**EXTRACTO PROPORCIONADO**.

- - -

El hombre, de sesenta y cinco años de edad, se inclinó sobre su esposa. Ella estaba dormida, dormida profundamente. Él depositó un suave beso en su mejilla y le dijo: «Pronto te sentirás bien, querida.»
Al otro día le dio el mismo beso y le dijo las mismas palabras. Así hizo día tras día, durante mil noventa y cinco días, todo el tiempo que la esposa estuvo en coma.
Eran José Brasher y su esposa Bárbara. Ella, en una Navidad, había sufrido la ruptura de una arteria cerebral y había estado en coma por tres años. Al fin de tantos besos y de tantos días, Bárbara abrió los ojos y dijo: «¡Feliz Navidad, amor mío!» De ahí que concluyera: «Dios, y los besos de mis esposo, me trajeron de vuelta.»
Esta es una verdadera historia de amor. Es más, es una historia de amor, de fe y de esperanza, las tres grandes virtudes cristianas. Bárbara sufrió un coma que duró tres años. Cada día su esposo la visitó en el hospital, y cada día de esos tres años él depositó un beso en su mejilla y una oración en su oído. Y finalmente el amor, la fe y la esperanza dieron resultado. Fue así como Bárbara quedó perfectamente bien.
¡Qué poder tiene un beso! ¡Cómo puede cambiar, en un momento, la noche en día, la pena en alegría, la lágrima en sonrisa, y la angustia en gozo! Basta un solo beso —un beso de verdadero y genuino amor entre esposos— para que vuelva la felicidad, se fortalezca el amor, cambie el corazón y se disipe el dolor. Pero tiene que ser un beso de amor y no de compromiso, ni de pasión, ni de misericordia ni de complacencia. Tiene que ser un beso que brota del amor —legítimo, humano y fiel— que llena el corazón de los dos.

- - -

**LISTADO**.
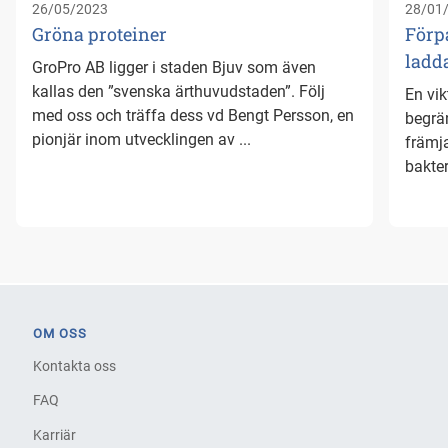
26/05/2023
28/01
Gröna proteiner
Förp
ladd
GroPro AB ligger i staden Bjuv som även
kallas den ”svenska ärthuvudstaden”. Följ
En vik
med oss och träffa dess vd Bengt Persson, en
begrän
pionjär inom utvecklingen av ...
främj
bakter
OM OSS
Kontakta oss
FAQ
Karriär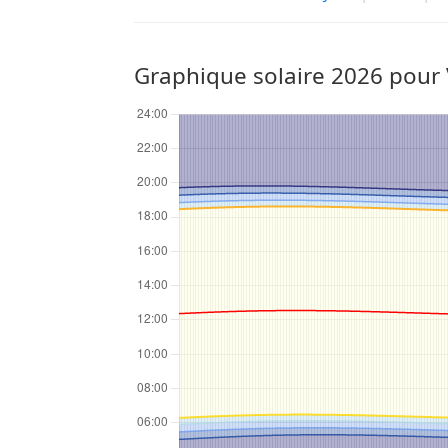
Graphique solaire 2026 pour 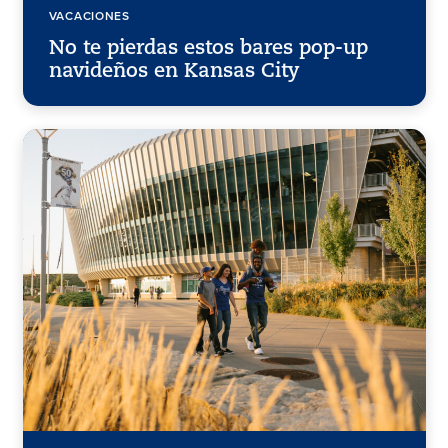
VACACIONES
No te pierdas estos bares pop-up
navideños en Kansas City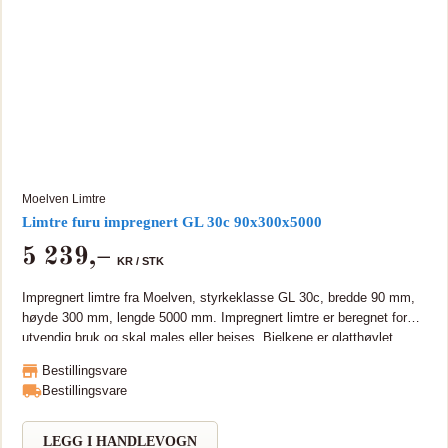
Moelven Limtre
Limtre furu impregnert GL 30c 90x300x5000
5 239
,–
KR /
STK
Impregnert limtre fra Moelven, styrkeklasse GL 30c, bredde 90 mm,
høyde 300 mm, lengde 5000 mm. Impregnert limtre er beregnet for
utvendig bruk og skal males eller beises. Bjelkene er glatthøvlet.
Tungmetallfri (TMF) Limtre er miljøvennlig og bærekraftig, sterkt og
Bestillingsvare
tar lange spenn. Moelven Limtre sertifikater som PEFC, CE, ISO
Bestillingsvare
9001 og 14001. Bjelken kan leveres i lengde opptil 15 meter. Kan
leveres i lengre lengder på forespørsel.
LEGG I HANDLEVOGN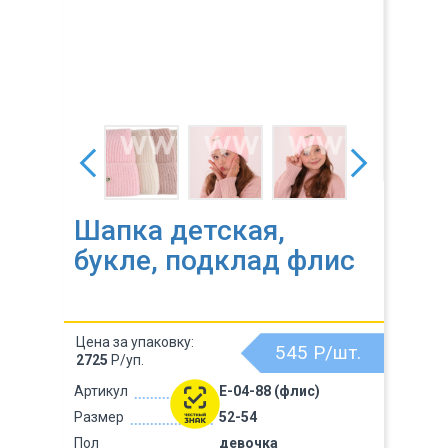
Шапка детская,
букле, подклад флис
Цена за упаковку:
545
Р/шт.
2725
Р/уп.
Артикул
E-04-88 (флис)
Размер
52-54
Пол
девочка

- - -

**TAREA 1**.
Responde estas preguntas sobre el relato de José y Bárbara Brasher:
(a) ¿Qué edad tenía el hombre que se inclinó sobre su esposa?
(b) ¿Qué le ocurrió a Bárbara en una Navidad?
(c) ¿Qué dijo Bárbara al abrir los ojos?
**TAREA 2**.
Retoma el relato de José y Bárbara Brasher después de su última oración y continúalo.

**RESPUESTA 1**.
(a) Tenía sesenta y cinco años.
(b) Sufrió la ruptura de una arteria cerebral.
(c) Dijo: «¡Feliz Navidad, amor mío!»

**RESPUESTA 2**.
Los que estamos casados, ¿amamos a nuestro cónyuge? ¿Perdura entre nosotros la absoluta fidelidad a los votos que un día nos hicimos ante el representante de Dios? ¿Nos tratamos con cariño y comprensión? ¿Son más fuertes el amor, el enlace, el vínculo y el compromiso que las desavenencias, la discordia, el antagonismo y la contrariedad? Si la respuesta es negativa, hay una nube negra que se ha puesto sobre nuestro hogar que, si no se disipa, lo destruirá.
Insistamos, de voluntad y de corazón, que la persona de Cristo, el Autor del matrimonio, sea la cabeza invisible pero permanente de nuestro hogar. Con Cristo en el corazón, seremos más propensos a dar besos de verdadero amor a la esposa o al esposo. Sólo Cristo puede transformar la vida de cada uno. Sólo Él da ese amor que se sobrepone a toda prueba. Cuando Él es el Señor de nuestro matrimonio, podemos disfrutar como nunca de ese amor puro y permanente.